--- MATERIAL TO PROCESS Enclosed Below ---

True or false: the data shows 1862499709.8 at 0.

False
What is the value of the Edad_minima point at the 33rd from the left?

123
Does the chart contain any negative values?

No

--- End of Enclosed MATERIAL TO PROCESS ---
--- MATERIAL TO PROCESS Enclosed Below ---

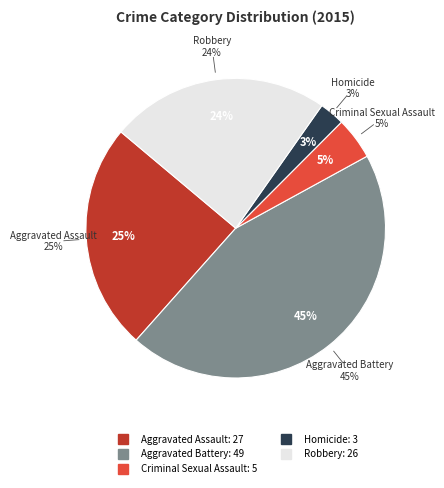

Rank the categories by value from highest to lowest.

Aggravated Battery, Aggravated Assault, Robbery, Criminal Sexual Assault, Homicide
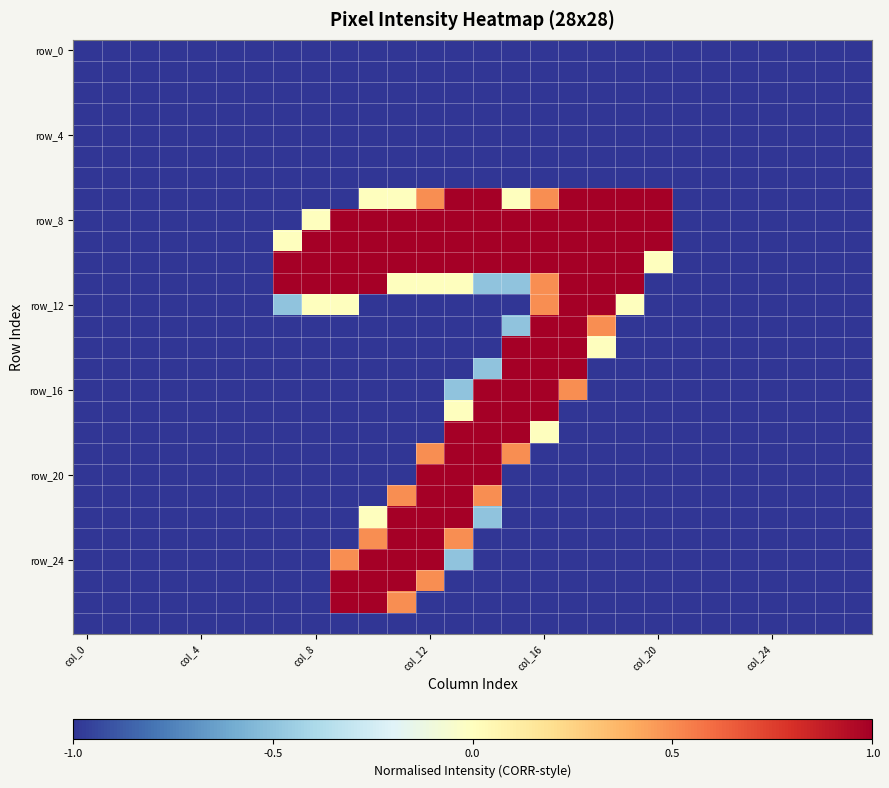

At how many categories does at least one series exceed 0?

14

--- End of Enclosed MATERIAL TO PROCESS ---
--- MATERIAL TO PROCESS Enclosed Below ---

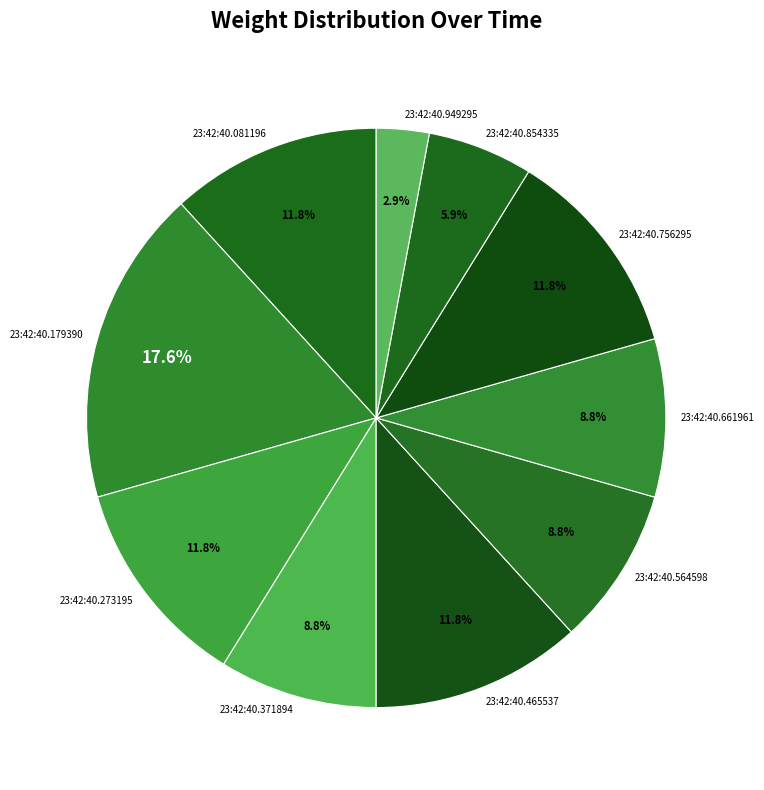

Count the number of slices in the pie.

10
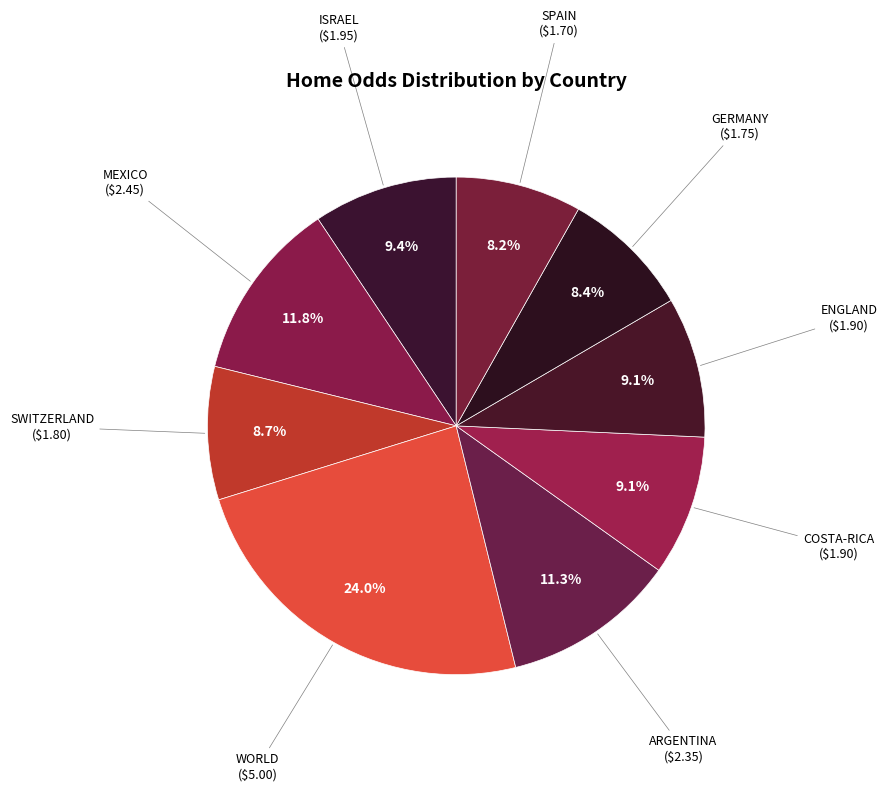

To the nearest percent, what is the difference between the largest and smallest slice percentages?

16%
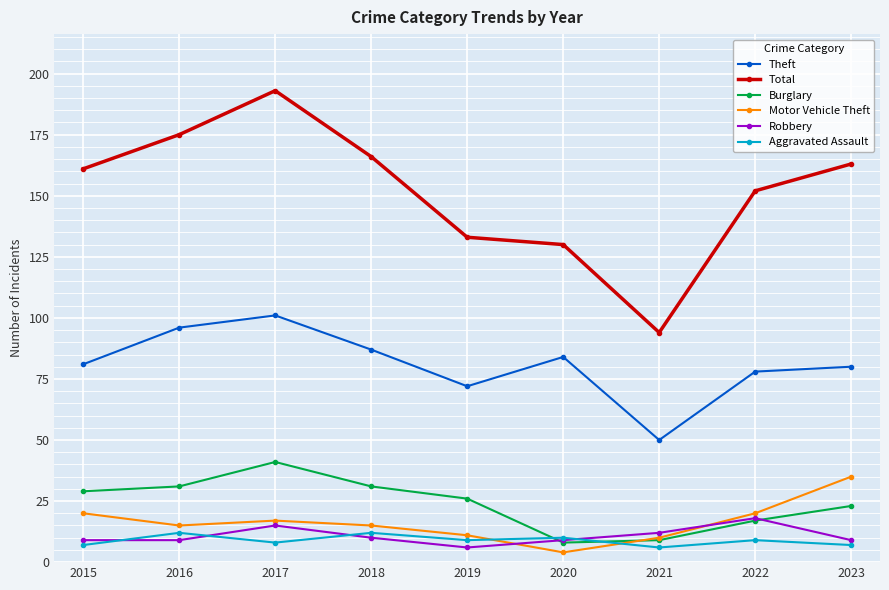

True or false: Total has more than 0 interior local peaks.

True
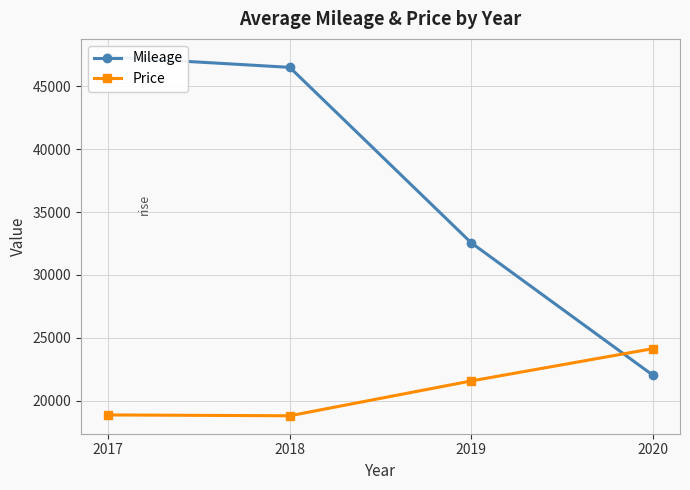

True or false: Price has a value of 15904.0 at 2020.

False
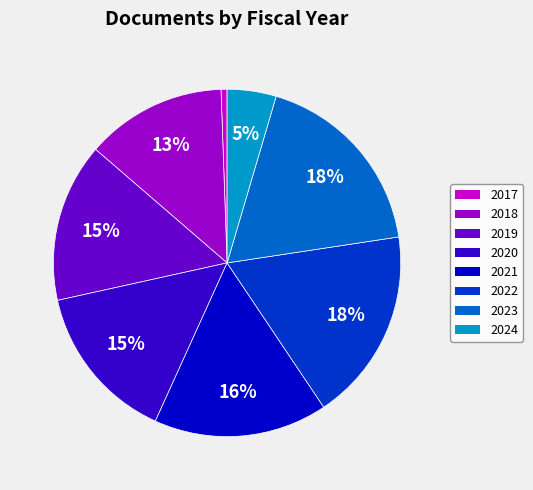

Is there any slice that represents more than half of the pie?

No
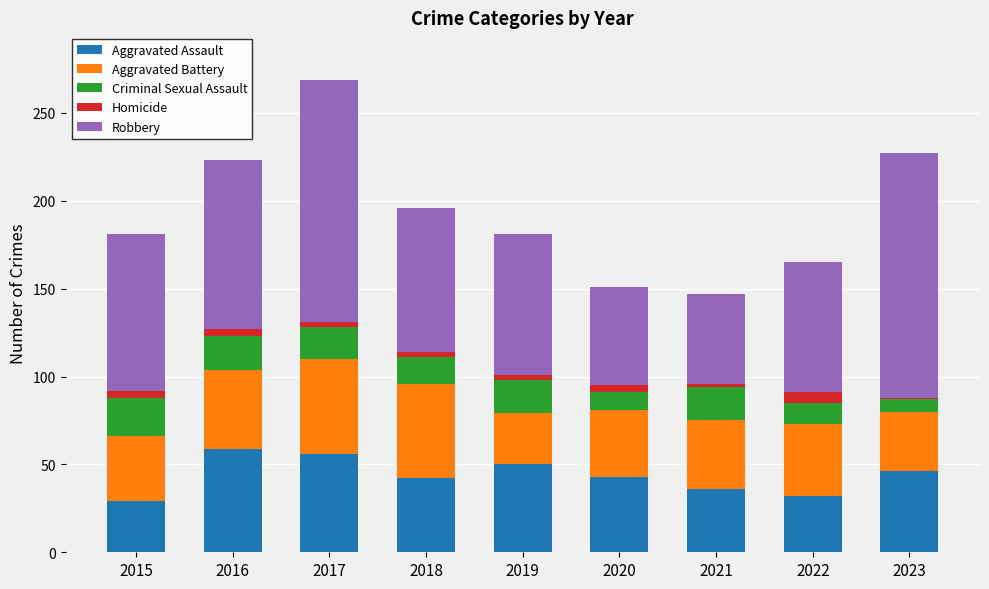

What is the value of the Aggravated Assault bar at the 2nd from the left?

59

--- End of Enclosed MATERIAL TO PROCESS ---

## TASK TO CARRY OUT
Format the rows from the line that has "True or false: the" through the line that has "Does the chart contain any negative values?" as a Markdown table with columns No. and Line, one numbered row per line and blank lines omitted.

## SOLUTION
| No. | Line |
|---|---|
| 1 | True or false: the data shows 1862499709.8 at 0. |
| 2 | False |
| 3 | What is the value of the Edad_minima point at the 33rd from the left? |
| 4 | 123 |
| 5 | Does the chart contain any negative values? |